» Conjunto de exercícios
**A)** Indique se cada afirmação abaixo está de acordo com o relato das operações em Moçambique, respondendo sim ou não e citando as palavras do relato que decidem a resposta. (i) O grupo de combate era composto por 20 homens. (ii) O Alferes José Ramos Sousa veio da 2040ª CCMDS. (iii) O grupo chegou ao topo da serra ao fim da manhã.
**B)** Escreva a continuação do relato das operações em Moçambique, começando logo depois da última frase apresentada.

Assisti à partida do primeiro comandante do nosso grupo de combate, o Furriel Milº CMD graduado em Alferes, José M.Pereira que passou à disponibilidade algum tempo depois. De seguida demos as boas vindas ao Alferes CMD, o camarada de armas António Ferreira da Costa vindo da 2040ª CCMDS , que connosco permaneceu até Maio de 1973 . Foi o mesmo substituído pelo Alferes CMD José Ramos Sousa, que veio directamente da Companhia de Instrução do Batalhão de Comandos de Montepuez, último oficial que comandou o nosso Grupo.
A penúltima intervenção teve lugar em Nhampassa, pero de Vila Gouveia e a última novamente em Estima, distrito de Tete.



Na Nhampassa recebemos a visita do General Kaúlza de Arriaga, o Comandante Chefe das Forças Armadas em Moçambique, militar que respeitava e que hoje muito admiro.
Para minha satisfação, conseguimos alcançar algum sucesso nesta zona, pois numa das operações abatemos e capturamos elementos IN, um deles armado com uma espingarda Siimonov.
Para terminar este meu depoimento, não posso deixar de referir a minha influência na captura daquela arma e que a seguir vou descrever.

XI) Um prémio em forma de arma.
Tínhamos saído de Nhampassa de viatura, sendo largados no sopé da serra Choa. Connosco seguia em elemento da DGS, como intérprete, e um prisioneiro, que supostamente nos iria conduzir a uma base IN.
O nosso grupo de combate composto por 20 homens, comandados pelo Alferes CMD José R.de Sousa.
Iniciada a subida da serra e indo a minha equipa à frente do Grupo, percebi  que o guia nos estava a tentar enganar.
Já no início da tarde, chamei o elemento da DGS junto a mim e expliquei-lhe que o trajecto escolhido pelo guia era intencional, pois naquela zona era impossível existir uma base.
O agente da DGS questionou e pressionou o guia, mas ele não cedeu.
Chamei o soldado Comando Frederico de Sousa, a quem expliquei o que pretendíamos. Este foi com o elento da DGS e o guia e mais dois soldados nossos, para uma zona recatada. Qual não foi o meu espanto quando ouvi um estardalhaço e gritos de vários homens.
Dirigi-me de imediato para o local e vi o guia já ferido e prostado no chão.
Desiludidos e desanimados com aquele inesperado acontecimento, continuamos para o topo da serra Ochoa, onde  chegamos a meio da tarde.

» Dados disponíveis
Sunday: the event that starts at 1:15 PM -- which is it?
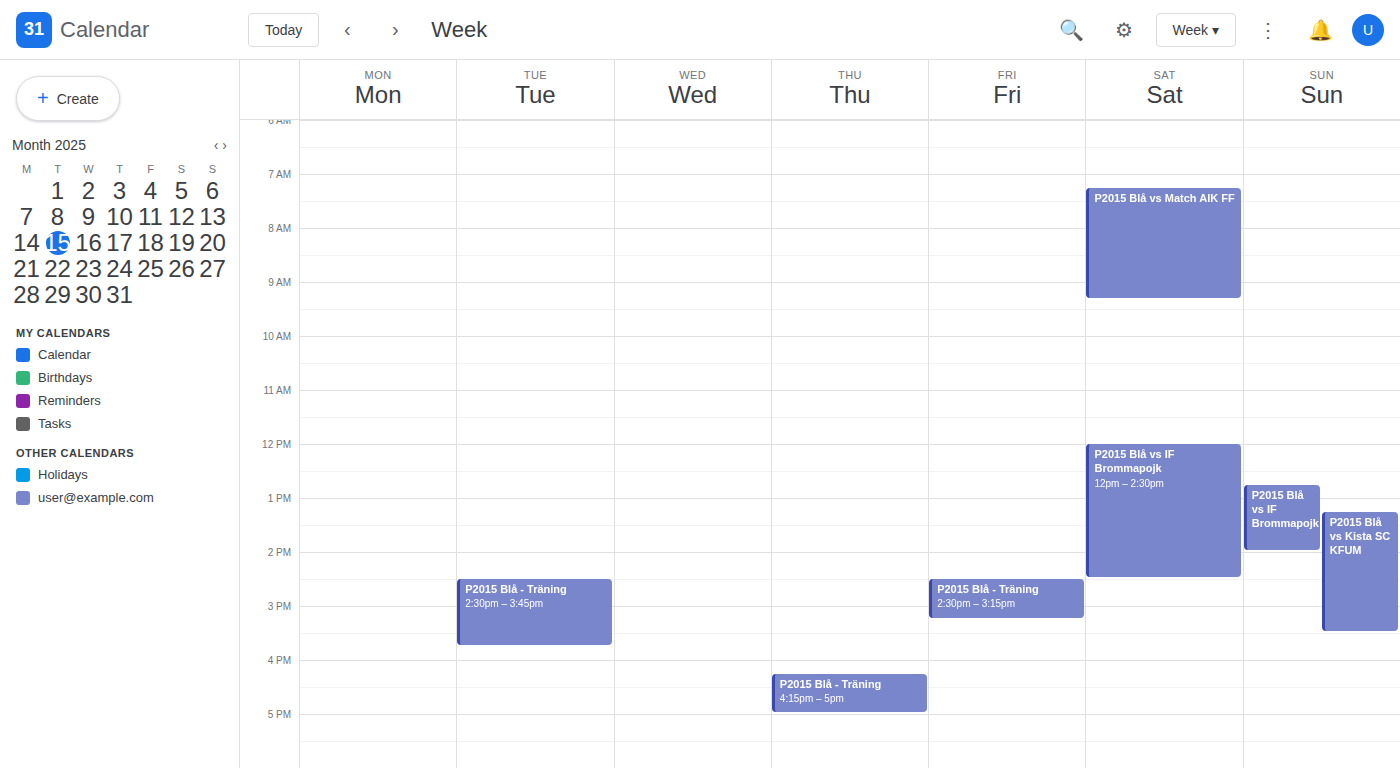
"P2015 Blå vs Kista SC KFUM"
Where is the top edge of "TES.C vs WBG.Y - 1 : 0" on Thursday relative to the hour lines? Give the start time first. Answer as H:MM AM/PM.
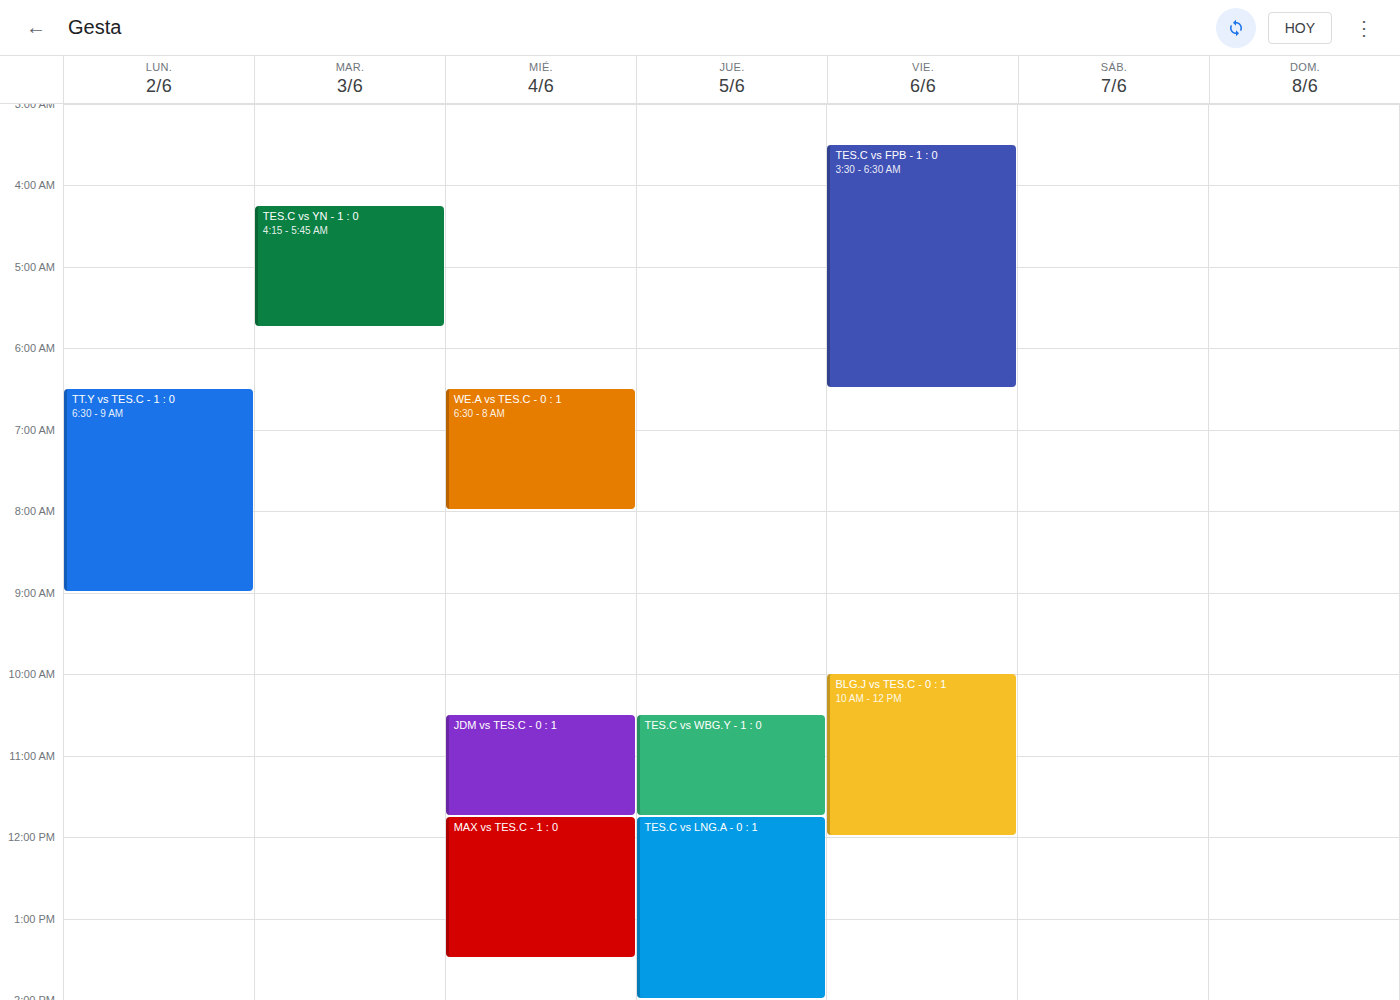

» Respostas
**A)**
(i) Sim: «O nosso grupo de combate composto por 20 homens»
(ii) Não: «que veio directamente da Companhia de Instrução do Batalhão de Comandos de Montepuez»
(iii) Não: «onde  chegamos a meio da tarde»

**B)**
Como eu suspeitava, a acção do guia não visava levar-nos a qualquer base, mas sim denunciar a nossa presença aos comparsas e aos populares companheiros deles.
Neste segundo dia da operação,a minha equipa, composta pelo Cabo CMD Lhaísso e pelos soldados Cheng, Pinto e Cruz, seguiam na retaguarda. Duranteuma pequena paragem da progressão, bebi a minha lata de leite com chocolate e comi uma sanduíche. Atravessámos o rio Nhacama que, curiosamente e apesar da altitude, levava uma boa corrente de água limpa e fresca. Mas logo a travessia do rio, o grupo imobilizou-se. Como o tempo de paragem se prolongava sem motivo aparente, deixei a minha equipa e fui até à frente da fila do grupo onde percebi que algo tinha chamado a atenção da primeira equipa, agora a do António Paiva e onde já se encontrava o Alf. CMD José R. Sousa.
Por cima das  copas das árvores, podíamos avistar no horizonte, um grupo de homens parado num cabeço rochoso, local muito próximo de onde tínhamos passado na tarde do dia anterior.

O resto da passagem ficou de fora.